153. Haywood, Charles. The Gentile Note in Jewish Music. Wrappers, 7 + [1 blank] pp. Reprinted from The Chicago Jewish Forum, vol. 4, no. 3, Spring, 1946. Discusses non-Jewish composers, such as Elgar, Bruch, Moussourgsky, and Rimsky-Korsakoff, who were influenced by or adopted in their compositions the Jewish musical idiom. Fine. $20. [Four copies available.]

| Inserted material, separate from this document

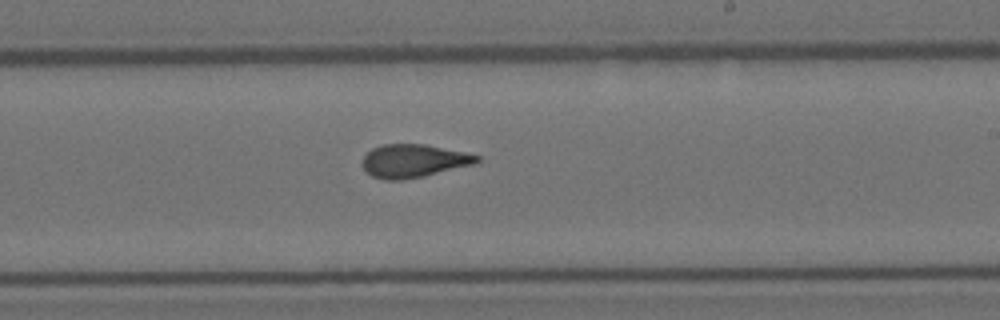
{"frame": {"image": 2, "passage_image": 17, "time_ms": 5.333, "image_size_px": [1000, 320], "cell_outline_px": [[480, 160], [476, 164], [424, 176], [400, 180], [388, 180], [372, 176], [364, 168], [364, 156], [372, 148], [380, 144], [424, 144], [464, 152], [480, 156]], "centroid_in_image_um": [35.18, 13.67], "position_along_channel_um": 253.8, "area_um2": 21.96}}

154. (Robeson, Paul) Busch, Ernst.6 (Six) Songs for Democracy. Discos de las Brigadas Internacionales. New York, Eric Bernay's Music Room, n.d. [ca. 1940]. Album holding three 78 rpm discs in sleeves. Discs good, album spine incomplete, corners of front cover worn. Small booklet which came with the set is lacking. The songs, by Hanns Eisler and others, were recorded in Barcelona in 1937 and released in Spain in 1938. Eloquently inscribed by Paul Robeson on the inside front cover: "These songs of the Spanish struggle  deeply reflect the democratic spirit. That spirit like Joe Hill "never died" . This album is a "must." Sincerely Paul Robeson." Robeson supplied the matrices for this American pressing. $350

155. Stravinsky, Igor. "Some ideas about my octuor." In: The Arts, vol. 5, no. 1, January, 1924, pp. 5-7. Wrappers, 4to, about very good condition, two small adhesions and a coin-sized spot on rear cover. An editorial note at the beginning of the article states in part: "This article . . . was especially written for The Arts and is the first article Stravinsky has ever written for publication." $25

 

 

Cover

Shown on the cover from top left going clockwise: Labor Stage program, collection C2 and # 132; composition by Borodin in the series "Music to the Masses," # 19; Green Mansions program for South of Yonkers, collection C1; composition celebrating the fiftieth birthday of Chaim Nachman Bialik by Joel Engel, # 34; anthology of Hungarian revolutionary songs, # 40; an American version of Eisler's Mass Song, # 33; and the "Solidarity Song" from the workers" film Kuhle Wampe, # 32.